Entries supplied Block Start
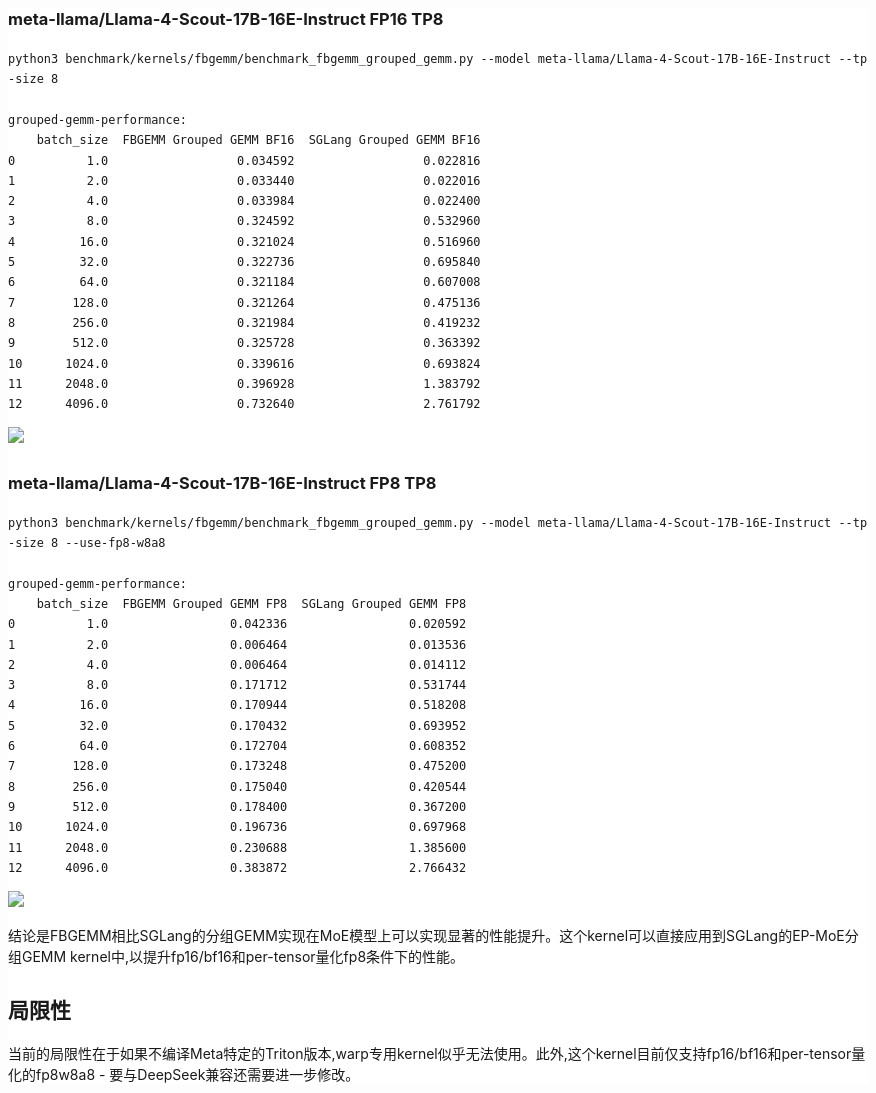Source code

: 

### meta-llama/Llama-4-Scout-17B-16E-Instruct FP16 TP8

```shell
python3 benchmark/kernels/fbgemm/benchmark_fbgemm_grouped_gemm.py --model meta-llama/Llama-4-Scout-17B-16E-Instruct --tp-size 8 

grouped-gemm-performance:
    batch_size  FBGEMM Grouped GEMM BF16  SGLang Grouped GEMM BF16
0          1.0                  0.034592                  0.022816
1          2.0                  0.033440                  0.022016
2          4.0                  0.033984                  0.022400
3          8.0                  0.324592                  0.532960
4         16.0                  0.321024                  0.516960
5         32.0                  0.322736                  0.695840
6         64.0                  0.321184                  0.607008
7        128.0                  0.321264                  0.475136
8        256.0                  0.321984                  0.419232
9        512.0                  0.325728                  0.363392
10      1024.0                  0.339616                  0.693824
11      2048.0                  0.396928                  1.383792
12      4096.0                  0.732640                  2.761792
```


![](https://files.mdnice.com/user/59/623d8f6e-2769-4b44-984a-0b95eb863d64.png)


### meta-llama/Llama-4-Scout-17B-16E-Instruct FP8 TP8

```shell
python3 benchmark/kernels/fbgemm/benchmark_fbgemm_grouped_gemm.py --model meta-llama/Llama-4-Scout-17B-16E-Instruct --tp-size 8 --use-fp8-w8a8

grouped-gemm-performance:
    batch_size  FBGEMM Grouped GEMM FP8  SGLang Grouped GEMM FP8
0          1.0                 0.042336                 0.020592
1          2.0                 0.006464                 0.013536
2          4.0                 0.006464                 0.014112
3          8.0                 0.171712                 0.531744
4         16.0                 0.170944                 0.518208
5         32.0                 0.170432                 0.693952
6         64.0                 0.172704                 0.608352
7        128.0                 0.173248                 0.475200
8        256.0                 0.175040                 0.420544
9        512.0                 0.178400                 0.367200
10      1024.0                 0.196736                 0.697968
11      2048.0                 0.230688                 1.385600
12      4096.0                 0.383872                 2.766432
```


![](https://files.mdnice.com/user/59/7304821d-fe5d-411e-a479-c1ea28b42fa7.png)


结论是FBGEMM相比SGLang的分组GEMM实现在MoE模型上可以实现显著的性能提升。这个kernel可以直接应用到SGLang的EP-MoE分组GEMM kernel中,以提升fp16/bf16和per-tensor量化fp8条件下的性能。

## 局限性

当前的局限性在于如果不编译Meta特定的Triton版本,warp专用kernel似乎无法使用。此外,这个kernel目前仅支持fp16/bf16和per-tensor量化的fp8w8a8 - 要与DeepSeek兼容还需要进一步修改。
Entries supplied Block End
**Your goal:** The reply should consist of one number: how many lines of the material contain the word "llama".

**Answer section:** 4